Философ Хоркхаймер, которого любят цитировать наши либералы, сказал о фашизме: «тоталитарный режим есть не что иное, как его предшественник, буржуазно-демократический порядок, вдруг потерявший свои украшения». А вот что пишет об этом Маркузе: «Превращение либерального государства в авторитарное произошло в лоне одного и того же социального порядка». Фашизм — это западная демократия на высшей ступени развития.
Ни либерального, ни буржуазно-демократического государства и гражданского общества на Украине не было и нет. После краха советской системы, в президентство Кравчука и Кучмы, возникло государство «переходного типа» — с «олигархами» из номенклатуры и «теневиков». Все эти структуры, как и в России, никакого подобия с фашизмом не имеют.
Фашистское государство возникло как особый выход из нестабильного равновесия, к которому привел тяжелый кризис Запада: буржуазия не могла справиться с рабочим движением «легальными» методами, а пролетариат не мог одолеть буржуазию. Фашисты предложили выход: считать разоренную войной Германию «пролетарской нацией» и объявить национал-социализм, направив свою «классовую борьбу» вовне. Но в постсоветской Украине не было ни пролетариата, ни буржуазии, ни классовой борьбы. Здесь не было ни базиса, ни надстройки фашизма — только инсценировка маргинальных групп и части интеллигенции.

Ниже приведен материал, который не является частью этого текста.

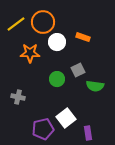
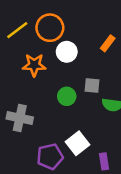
orange rectangle: (83, 37) -> (108, 43), moved, turned -72
gray square: (78, 70) -> (92, 85), turned 32
gray cross: (18, 97) -> (20, 118), size x1.5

Постсоветское и фашистское государства принадлежат к совершенно разным типам, они на разных ветвях цивилизации. Одно — государство традиционного общества под шапкой модернизма, другое — порождение гражданского общества под шапкой традиционализма.
Фашистское государство было принципиально антитрадиционным, это был именно плод западного общества на новой, больной стадии развития.
Ницше сказал западному обывателю: «Бог умер! Вы его убийцы, но дело в том, что вы даже не отдаете себе в этом отчета». Ницше еще верил, что после убийства Бога Запад найдет выход, породив из своих недр сверхчеловека. Такими и должны были стать фашисты. Но Хайдеггер, узнав их изнутри (он хотел стать философом фюрера), пришел к тяжелому выводу. Коротко, он таков: «сверхчеловек» Ницше — это средний западный гражданин, который голосует за тех, за кого «следует голосовать». Это индивидуум, который преодолел всякую потребность в смысле и прекрасно устроился в полном обессмысливании, в самом абсолютном абсурде, который пляшет на кладбище машин, всегда находя разумные и прагматические оправдания.
Ничего подобного ни на первом, ни на втором Майдане не было, а были романтические утопии типа культа карго.
Вывод таков: основания для квалификации режима и общества Украины как нацистских и фашистских в СМИ и выступлениях политологов неубедительны. Неверная квалификация резко затрудняет анализ реальности и прогноз тенденции кризиса Украины, что может нанести ущерб и России. Оценка политической целесообразности или вреда от неадекватного представления украинского кризиса — прерогатива МИДа РФ.